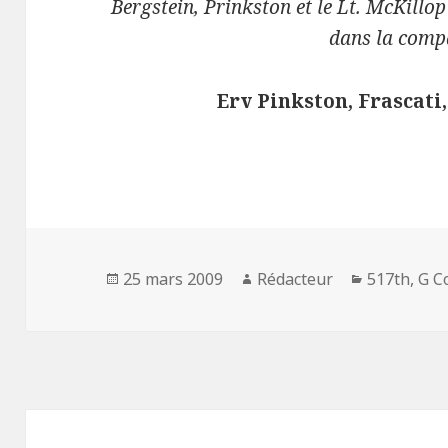
Bergstein, Prinkston et le Lt. McKillop 
dans la comp
Erv Pinkston, Frascati,
Publié
Auteur
Catégories
25 mars 2009
Rédacteur
517th
,
G C
le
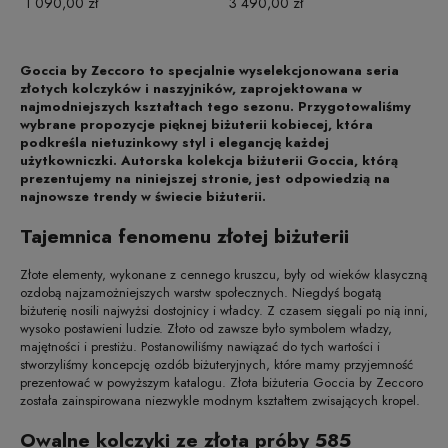
1 090,00 zł
3 490,00 zł
Goccia by Zeccoro to specjalnie wyselekcjonowana seria
złotych kolczyków i naszyjników, zaprojektowana w
najmodniejszych kształtach tego sezonu. Przygotowaliśmy
wybrane propozycje pięknej biżuterii kobiecej, która
podkreśla nietuzinkowy styl i elegancję każdej
użytkowniczki. Autorska kolekcja biżuterii Goccia, którą
prezentujemy na niniejszej stronie, jest odpowiedzią na
najnowsze trendy w świecie biżuterii.
Tajemnica fenomenu złotej biżuterii
Złote elementy, wykonane z cennego kruszcu, były od wieków klasyczną
ozdobą najzamożniejszych warstw społecznych. Niegdyś bogatą
biżuterię nosili najwyżsi dostojnicy i władcy. Z czasem sięgali po nią inni,
wysoko postawieni ludzie. Złoto od zawsze było symbolem władzy,
majętności i prestiżu. Postanowiliśmy nawiązać do tych wartości i
stworzyliśmy koncepcję ozdób biżuteryjnych, które mamy przyjemność
prezentować w powyższym katalogu. Złota biżuteria Goccia by Zeccoro
została zainspirowana niezwykle modnym kształtem zwisających kropel.
Owalne kolczyki ze złota próby 585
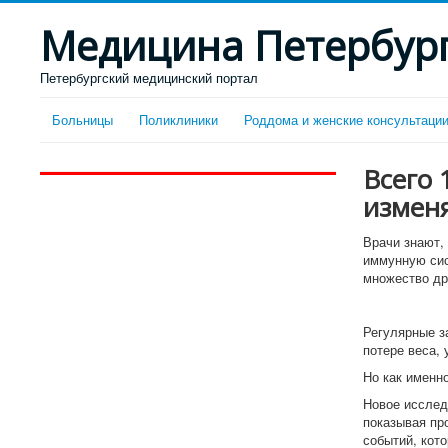
Медицина Петербур
Петербургский медицинский портал
Больницы
Поликлиники
Роддома и женские консультаци
Всего 
изменя
Врачи знают,
иммунную си
множество др
Регулярные за
потере веса,
Но как именн
Новое исслед
показывая пр
событий, кот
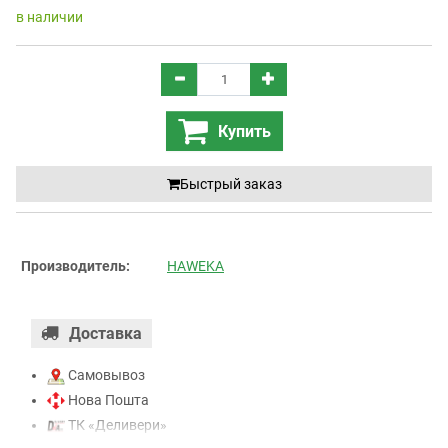
в наличии
Купить
Быстрый заказ
Производитель:
HAWEKA
Доставка
Самовывоз
Нова Пошта
ТК «Деливери»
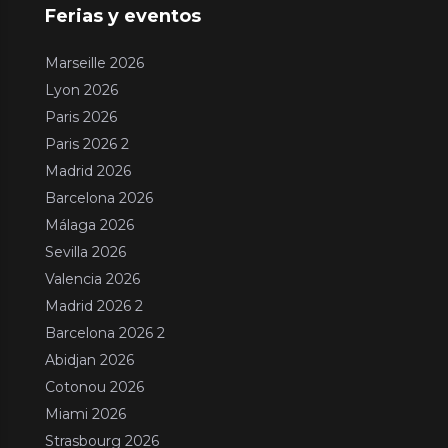
Ferias y eventos
Marseille 2026
Lyon 2026
Paris 2026
Paris 2026 2
Madrid 2026
Barcelona 2026
Málaga 2026
Sevilla 2026
Valencia 2026
Madrid 2026 2
Barcelona 2026 2
Abidjan 2026
Cotonou 2026
Miami 2026
Strasbourg 2026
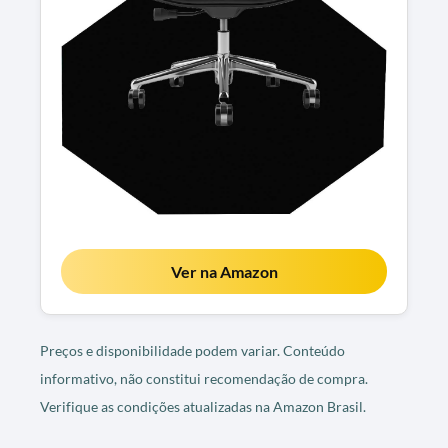
Ver na Amazon
Preços e disponibilidade podem variar. Conteúdo
informativo, não constitui recomendação de compra.
Verifique as condições atualizadas na Amazon Brasil.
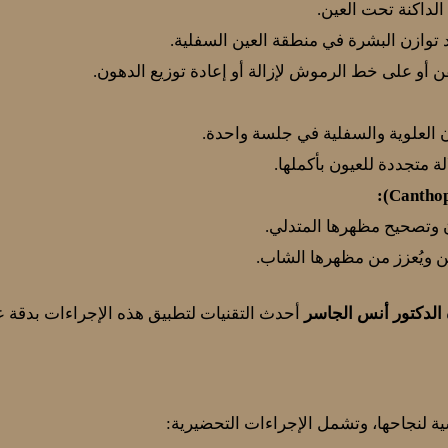
الداكنة تحت العين.
د توازن البشرة في منطقة العين السفلية.
 أو على خط الرموش لإزالة أو إعادة توزيع الدهون.
العلوية والسفلية في جلسة واحدة.
ة متجددة للعيون بأكملها.
ن وتصحيح مظهرها المتدلي.
ن ويُعزز من مظهرها الشاب.
 الدكتور أنس الجاسر
أحدث التقنيات لتطبيق هذه الإجراءات بدقة ع
ة لنجاحها، وتشمل الإجراءات التحضيرية:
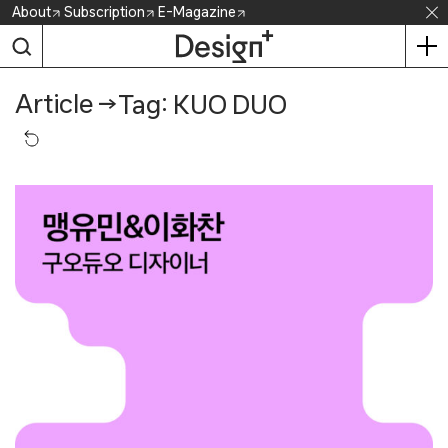
Skip
About
Subscription
E-Magazine
to
content
Article
→
Tag: KUO DUO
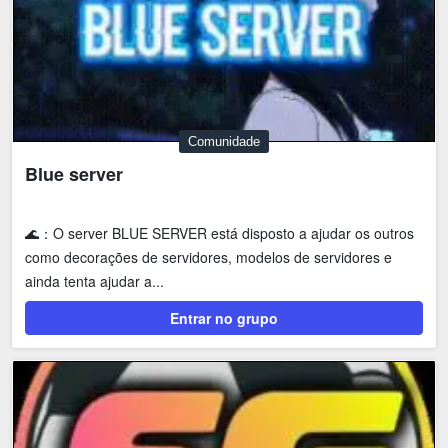
Comunidade
Blue server
🌊：O server BLUE SERVER está disposto a ajudar os outros
como decorações de servidores, modelos de servidores e
ainda tenta ajudar a...
Entrar no grupo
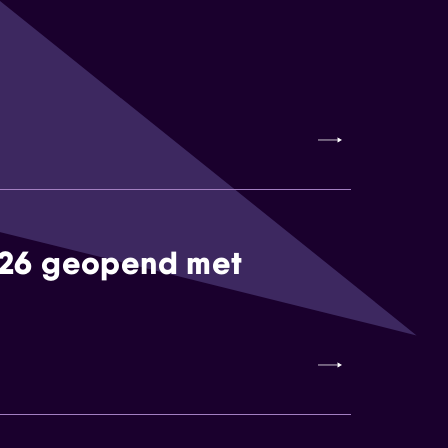
026 geopend met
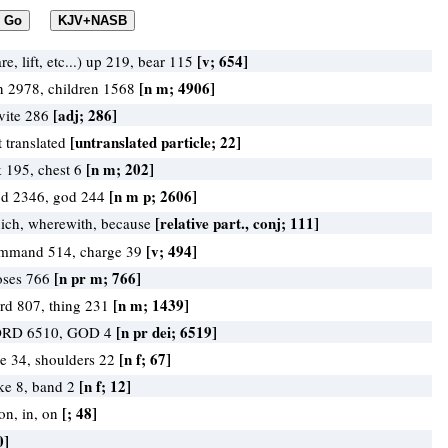
[v; 654]
re, lift, etc...) up 219, bear 115
[n m; 4906]
n 2978, children 1568
[adj; 286]
vite 286
[untranslated particle; 22]
t translated
[n m; 202]
k 195, chest 6
[n m p; 2606]
d 2346, god 244
[relative part., conj; 111]
ich, wherewith, because
[v; 494]
mmand 514, charge 39
[n pr m; 766]
ses 766
[n m; 1439]
rd 807, thing 231
[n pr dei; 6519]
RD 6510, GOD 4
[n f; 67]
de 34, shoulders 22
[n f; 12]
ke 8, band 2
[; 48]
on, in, on
0]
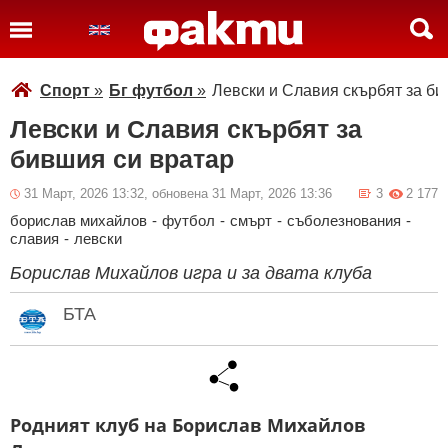
Спорт
»
Бг футбол
»
Левски и Славия скърбят за би
Левски и Славия скърбят за
бившия си вратар
31 Март, 2026 13:32, обновена 31 Март, 2026 13:36
3
2 177
борислав михайлов
-
футбол
-
смърт
-
съболезнования
-
славия
-
левски
Борислав Михайлов игра и за двата клуба
БТА
Родният клуб на Борислав Михайлов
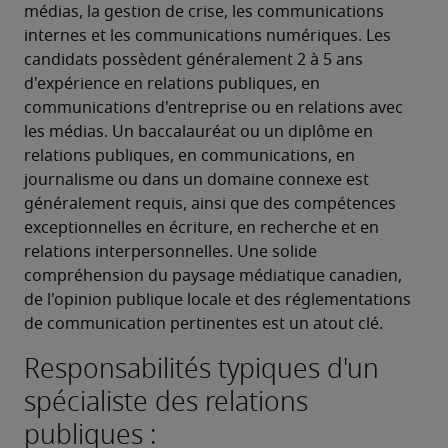
médias, la gestion de crise, les communications 
internes et les communications numériques. Les 
candidats possèdent généralement 2 à 5 ans 
d'expérience en relations publiques, en 
communications d'entreprise ou en relations avec 
les médias. Un baccalauréat ou un diplôme en 
relations publiques, en communications, en 
journalisme ou dans un domaine connexe est 
généralement requis, ainsi que des compétences 
exceptionnelles en écriture, en recherche et en 
relations interpersonnelles. Une solide 
compréhension du paysage médiatique canadien, 
de l'opinion publique locale et des réglementations 
de communication pertinentes est un atout clé.
Responsabilités typiques d'un
spécialiste des relations
publiques :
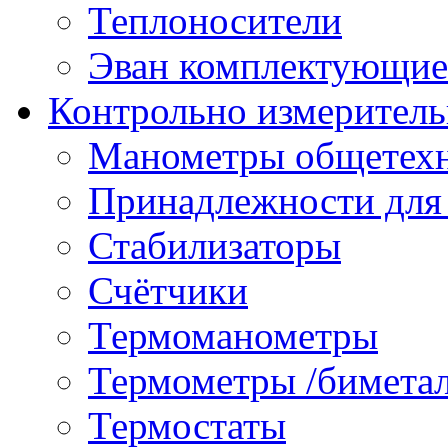
Теплоносители
Эван комплектующие
Контрольно измеритель
Манометры общетех
Принадлежности для
Стабилизаторы
Счётчики
Термоманометры
Термометры /бимета
Термостаты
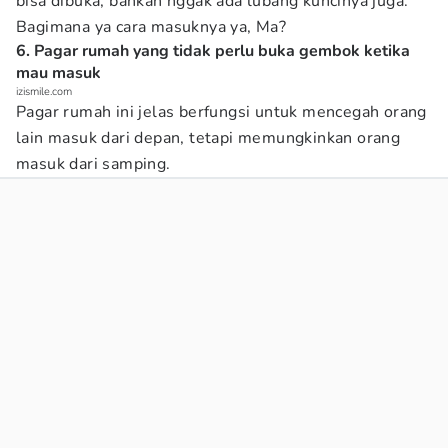
bisa dibuka, bahkan nggak ada lubang kuncinya juga.
Bagimana ya cara masuknya ya, Ma?
6. Pagar rumah yang tidak perlu buka gembok ketika
mau masuk
izismile.com
Pagar rumah ini jelas berfungsi untuk mencegah orang
lain masuk dari depan, tetapi memungkinkan orang
masuk dari samping.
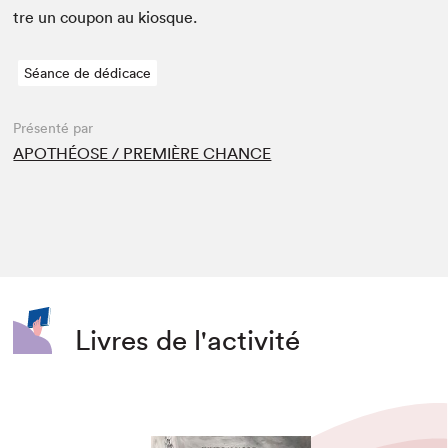
tre un coupon au kiosque.
Séance de dédicace
Présenté par
APOTHÉOSE / PREMIÈRE CHANCE
Livres de l'activité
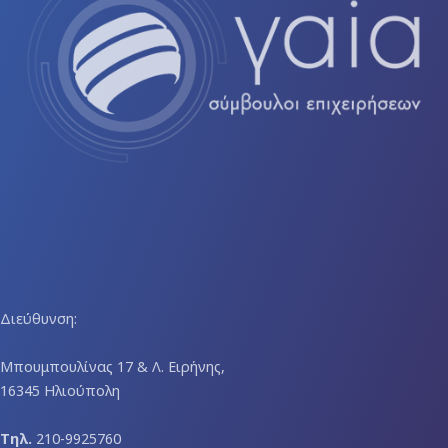
Διεύθυνση:
Μπουμπουλίνας 17 & Λ. Ειρήνης,
16345 Ηλιούπολη
Τηλ.
210-9925760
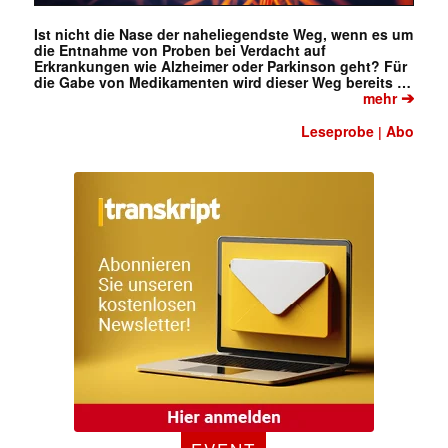
Ist nicht die Nase der naheliegendste Weg, wenn es um
die Entnahme von Proben bei Verdacht auf
Erkrankungen wie Alzheimer oder Parkinson geht? Für
die Gabe von Medikamenten wird dieser Weg bereits …
➔
mehr
Leseprobe
Abo
|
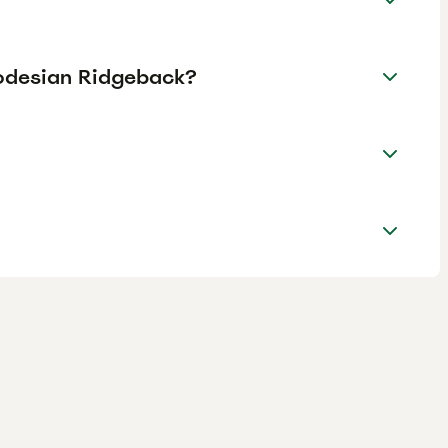
hodesian Ridgeback?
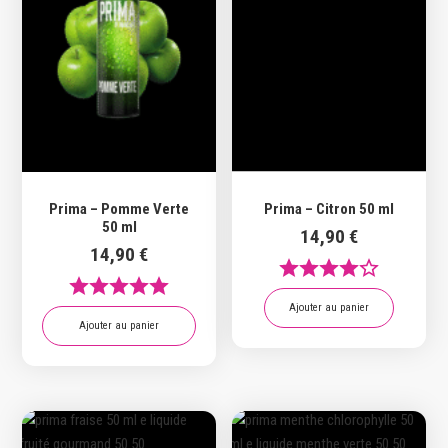
Prima – Pomme Verte
Prima – Citron 50 ml
50 ml
14,90
€
14,90
€
Ajouter au panier
Ajouter au panier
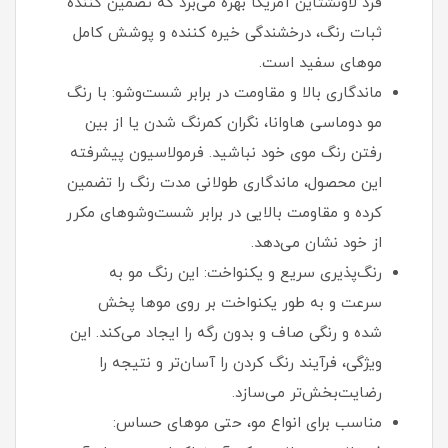
فرد لاونشتاین آمریکا بهره می‌برد که تضمین‌ کننده
ثبات رنگ، درخشندگی خیره‌ کننده و پوشش کامل
موهای سفید است.
ماندگاری بالا و مقاومت در برابر شست‌وشو: با رنگ
مو دوماسی هاوانا، نگران کمرنگ شدن یا از بین
رفتن رنگ موی خود نباشید. فرمولاسیون پیشرفته
این محصول، ماندگاری طولانی‌ مدت رنگ را تضمین
کرده و مقاومت بالایی در برابر شست‌وشوهای مکرر
از خود نشان می‌دهد.
رنگ‌پذیری سریع و یکنواخت: این رنگ مو به
سرعت و به طور یکنواخت بر روی موها پخش
شده و رنگی صاف و بدون رگه را ایجاد می‌کند. این
ویژگی، فرآیند رنگ کردن را آسان‌تر و نتیجه را
رضایت‌بخش‌تر می‌سازد.
مناسب برای انواع مو، حتی موهای حساس:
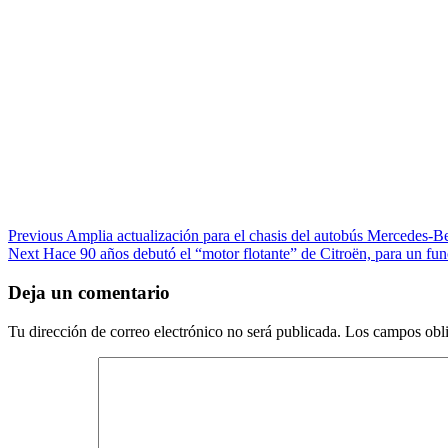
Continue
Previous
Amplia actualización para el chasis del autobús Mercedes-
Next
Hace 90 años debutó el “motor flotante” de Citroën, para un fun
Reading
Deja un comentario
Tu dirección de correo electrónico no será publicada.
Los campos obli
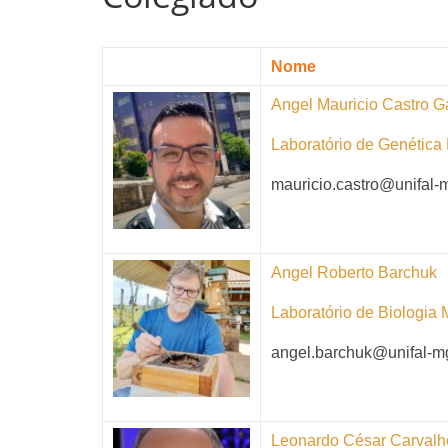
Nome
Angel Mauricio Castro 
Laboratório de Genétic
mauricio.castro@unifal-
Angel Roberto Barchuk
Laboratório de Biologia 
angel.barchuk@unifal-m
Leonardo César Carvalh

※

#### Work order
Write out again, word for word, the text read from each of the records above, without the pictures.

#### Expected answer
Bergstein, Prinkston et le Lt. McKillop 
dans la comp
Erv Pinkston, Frascati,
Publié
Auteur
Catégories
25 mars 2009
Rédacteur
517th
,
G C
le
1 090,00 zł
3 490,00 zł
Goccia by Zeccoro to specjalnie wyselekcjonowana seria
złotych kolczyków i naszyjników, zaprojektowana w
najmodniejszych kształtach tego sezonu. Przygotowaliśmy
wybrane propozycje pięknej biżuterii kobiecej, która
podkreśla nietuzinkowy styl i elegancję każdej
użytkowniczki. Autorska kolekcja biżuterii Goccia, którą
prezentujemy na niniejszej stronie, jest odpowiedzią na
najnowsze trendy w świecie biżuterii.
Tajemnica fenomenu złotej biżuterii
Złote elementy, wykonane z cennego kruszcu, były od wieków klasyczną
ozdobą najzamożniejszych warstw społecznych. Niegdyś bogatą
biżuterię nosili najwyżsi dostojnicy i władcy. Z czasem sięgali po nią inni,
wysoko postawieni ludzie. Złoto od zawsze było symbolem władzy,
majętności i prestiżu. Postanowiliśmy nawiązać do tych wartości i
stworzyliśmy koncepcję ozdób biżuteryjnych, które mamy przyjemność
prezentować w powyższym katalogu. Złota biżuteria Goccia by Zeccoro
została zainspirowana niezwykle modnym kształtem zwisających kropel.
Owalne kolczyki ze złota próby 585
Медицина Петербур
Петербургский медицинский портал
Больницы
Поликлиники
Роддома и женские консультаци
Всего 
изменя
Врачи знают,
иммунную си
множество др
Регулярные за
потере веса,
Но как именн
Новое исслед
показывая пр
событий, кот
в наличии
Купить
Быстрый заказ
Производитель:
HAWEKA
Доставка
Самовывоз
Нова Пошта
ТК «Деливери»
Ferias y eventos
Marseille 2026
Lyon 2026
Paris 2026
Paris 2026 2
Madrid 2026
Barcelona 2026
Málaga 2026
Sevilla 2026
Valencia 2026
Madrid 2026 2
Barcelona 2026 2
Abidjan 2026
Cotonou 2026
Miami 2026
Strasbourg 2026
Ver na Amazon
Preços e disponibilidade podem variar. Conteúdo
informativo, não constitui recomendação de compra.
Verifique as condições atualizadas na Amazon Brasil.
الداكنة تحت العين.
د توازن البشرة في منطقة العين السفلية.
 أو على خط الرموش لإزالة أو إعادة توزيع الدهون.
العلوية والسفلية في جلسة واحدة.
ة متجددة للعيون بأكملها.
ن وتصحيح مظهرها المتدلي.
ن ويُعزز من مظهرها الشاب.
 الدكتور أنس الجاسر
أحدث التقنيات لتطبيق هذه الإجراءات بدقة ع
ة لنجاحها، وتشمل الإجراءات التحضيرية:
Skip
About
Subscription
E-Magazine
to
content
Article
→
Tag: KUO DUO
Comunidade
Blue server
🌊：O server BLUE SERVER está disposto a ajudar os outros
como decorações de servidores, modelos de servidores e
ainda tenta ajudar a...
Entrar no grupo
026 geopend met
[v; 654]
re, lift, etc...) up 219, bear 115
[n m; 4906]
n 2978, children 1568
[adj; 286]
vite 286
[untranslated particle; 22]
t translated
[n m; 202]
k 195, chest 6
[n m p; 2606]
d 2346, god 244
[relative part., conj; 111]
ich, wherewith, because
[v; 494]
mmand 514, charge 39
[n pr m; 766]
ses 766
[n m; 1439]
rd 807, thing 231
[n pr dei; 6519]
RD 6510, GOD 4
[n f; 67]
de 34, shoulders 22
[n f; 12]
ke 8, band 2
[; 48]
on, in, on
0]
Спорт
»
Бг футбол
»
Левски и Славия скърбят за би
Левски и Славия скърбят за
бившия си вратар
31 Март, 2026 13:32, обновена 31 Март, 2026 13:36
3
2 177
борислав михайлов
-
футбол
-
смърт
-
съболезнования
-
славия
-
левски
Борислав Михайлов игра и за двата клуба
БТА
Родният клуб на Борислав Михайлов
médias, la gestion de crise, les communications 
internes et les communications numériques. Les 
candidats possèdent généralement 2 à 5 ans 
d'expérience en relations publiques, en 
communications d'entreprise ou en relations avec 
les médias. Un baccalauréat ou un diplôme en 
relations publiques, en communications, en 
journalisme ou dans un domaine connexe est 
généralement requis, ainsi que des compétences 
exceptionnelles en écriture, en recherche et en 
relations interpersonnelles. Une solide 
compréhension du paysage médiatique canadien, 
de l'opinion publique locale et des réglementations 
de communication pertinentes est un atout clé.
Responsabilités typiques d'un
spécialiste des relations
publiques :
Теплоносители
Эван комплектующие
Контрольно измеритель
Манометры общетех
Принадлежности для
Стабилизаторы
Счётчики
Термоманометры
Термометры /бимета
Термостаты
bisa dibuka, bahkan nggak ada lubang kuncinya juga.
Bagimana ya cara masuknya ya, Ma?
6. Pagar rumah yang tidak perlu buka gembok ketika
mau masuk
izismile.com
Pagar rumah ini jelas berfungsi untuk mencegah orang
lain masuk dari depan, tetapi memungkinkan orang
masuk dari samping.
tre un coupon au kiosque.
Séance de dédicace
Présenté par
APOTHÉOSE / PREMIÈRE CHANCE
Livres de l'activité
Διεύθυνση:
Μπουμπουλίνας 17 & Λ. Ειρήνης,
16345 Ηλιούπολη
Τηλ.
210-9925760
Ist nicht die Nase der naheliegendste Weg, wenn es um
die Entnahme von Proben bei Verdacht auf
Erkrankungen wie Alzheimer oder Parkinson geht? Für
die Gabe von Medikamenten wird dieser Weg bereits …
➔
mehr
Leseprobe
Abo
|
hodesian Ridgeback?
Prima – Pomme Verte
Prima – Citron 50 ml
50 ml
14,90
€
14,90
€
Ajouter au panier
Ajouter au panier
فرد لاونشتاین آمریکا بهره می‌برد که تضمین‌ کننده
ثبات رنگ، درخشندگی خیره‌ کننده و پوشش کامل
موهای سفید است.
ماندگاری بالا و مقاومت در برابر شست‌وشو: با رنگ
مو دوماسی هاوانا، نگران کمرنگ شدن یا از بین
رفتن رنگ موی خود نباشید. فرمولاسیون پیشرفته
این محصول، ماندگاری طولانی‌ مدت رنگ را تضمین
کرده و مقاومت بالایی در برابر شست‌وشوهای مکرر
از خود نشان می‌دهد.
رنگ‌پذیری سریع و یکنواخت: این رنگ مو به
سرعت و به طور یکنواخت بر روی موها پخش
شده و رنگی صاف و بدون رگه را ایجاد می‌کند. این
ویژگی، فرآیند رنگ کردن را آسان‌تر و نتیجه را
رضایت‌بخش‌تر می‌سازد.
مناسب برای انواع مو، حتی موهای حساس:
Continue
Previous
Amplia actualización para el chasis del autobús Mercedes-
Next
Hace 90 años debutó el “motor flotante” de Citroën, para un fun
Reading
Deja un comentario
Tu dirección de correo electrónico no será publicada.
Los campos obli
Nome
Angel Mauricio Castro 
Laboratório de Genétic
mauricio.castro@unifal-
Angel Roberto Barchuk
Laboratório de Biologia 
angel.barchuk@unifal-m
Leonardo César Carvalh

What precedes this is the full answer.